Errors when I run generation

AGI-Edgerunners / LLM-Adapters

Code for our EMNLP 2023 Paper: "LLM-Adapters: An Adapter Family for Parameter-Efficient Fine-Tuning of Large Language Models"

https://arxiv.org/abs/2304.01933

Apache License 2.0

1.08k stars 103 forks source link

Errors when I run generation #36

Open ChaoGaoUCR opened 1 year ago

ChaoGaoUCR commented 1 year ago

Dear Authors, Sorry for bothering you. I am hitting errors for all datasets I tried to run the evaluation.

Could you please take a look at this?

Thanks!

HZQ950419 commented 1 year ago

Hi,

According to the error message, one possible reason is that the fine-tuning of the model crashed. Can you check the training loss when you are fine-tuning the model? if the training loss goes to 0 and eval loss goes to nan, it means the training crashed.

ChaoGaoUCR commented 1 year ago

Thank you so much for the fast replying. Actually, I deleted the config part and it passed... I am trying to find out why... I think you are right, the tuned model may have some problems...

HZQ950419 commented 1 year ago

Hi,

According to the issue https://github.com/tloen/alpaca-lora/issues/408, it seems like a CUDA issue. However, I can't reproduce the error from my side. But I found a solution for it by commenting Line 51-53 in evaluate.py.

If you have further questions, please let us know!

ChaoGaoUCR commented 1 year ago

Thank you so much, The problem got resolved!! I downgrade the Cuda to 11.6 and all is resolved!

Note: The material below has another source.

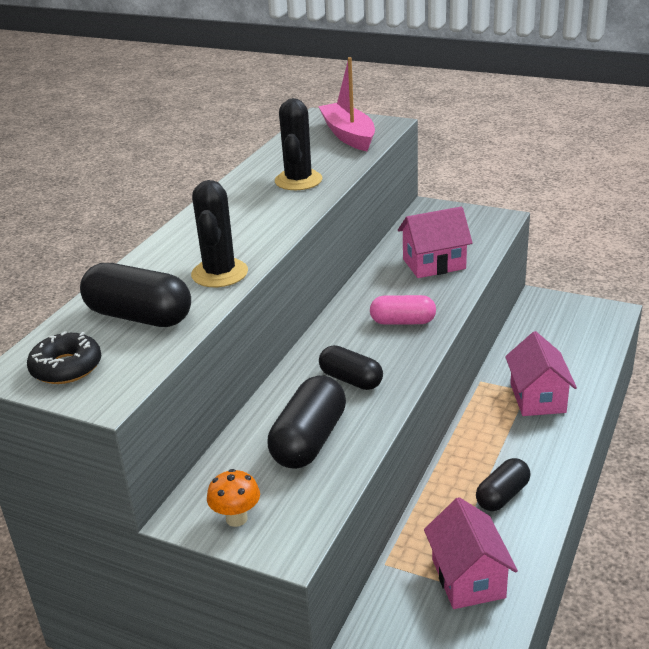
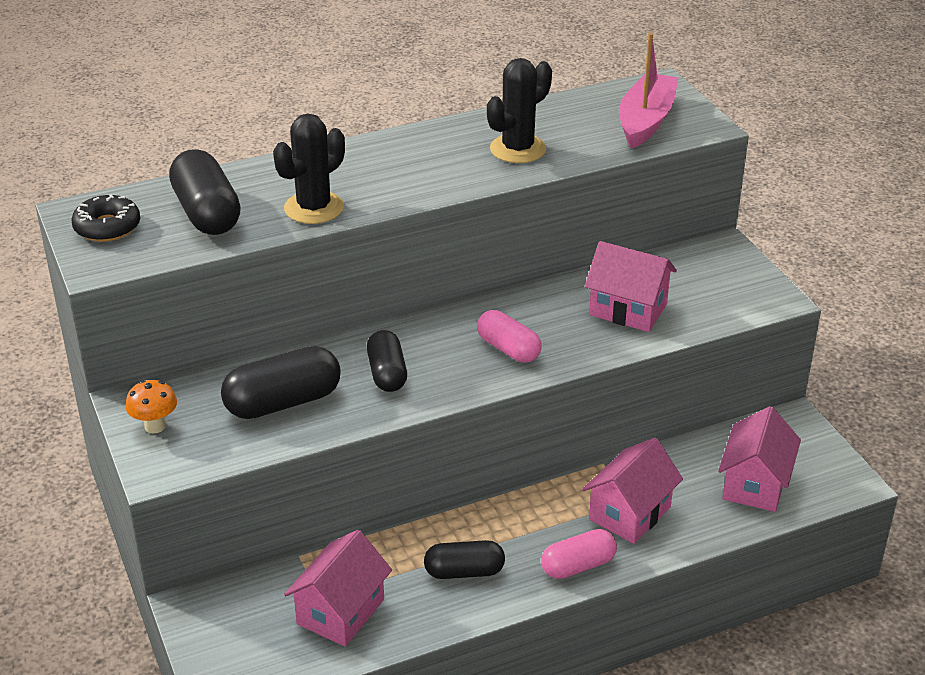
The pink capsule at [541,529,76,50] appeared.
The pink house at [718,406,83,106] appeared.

ZeguanXiao commented 6 months ago

Hi,

According to the error message, one possible reason is that the fine-tuning of the model crashed. Can you check the training loss when you are fine-tuning the model? if the training loss goes to 0 and eval loss goes to nan, it means the training crashed.

How to resolve the crash of the experiment?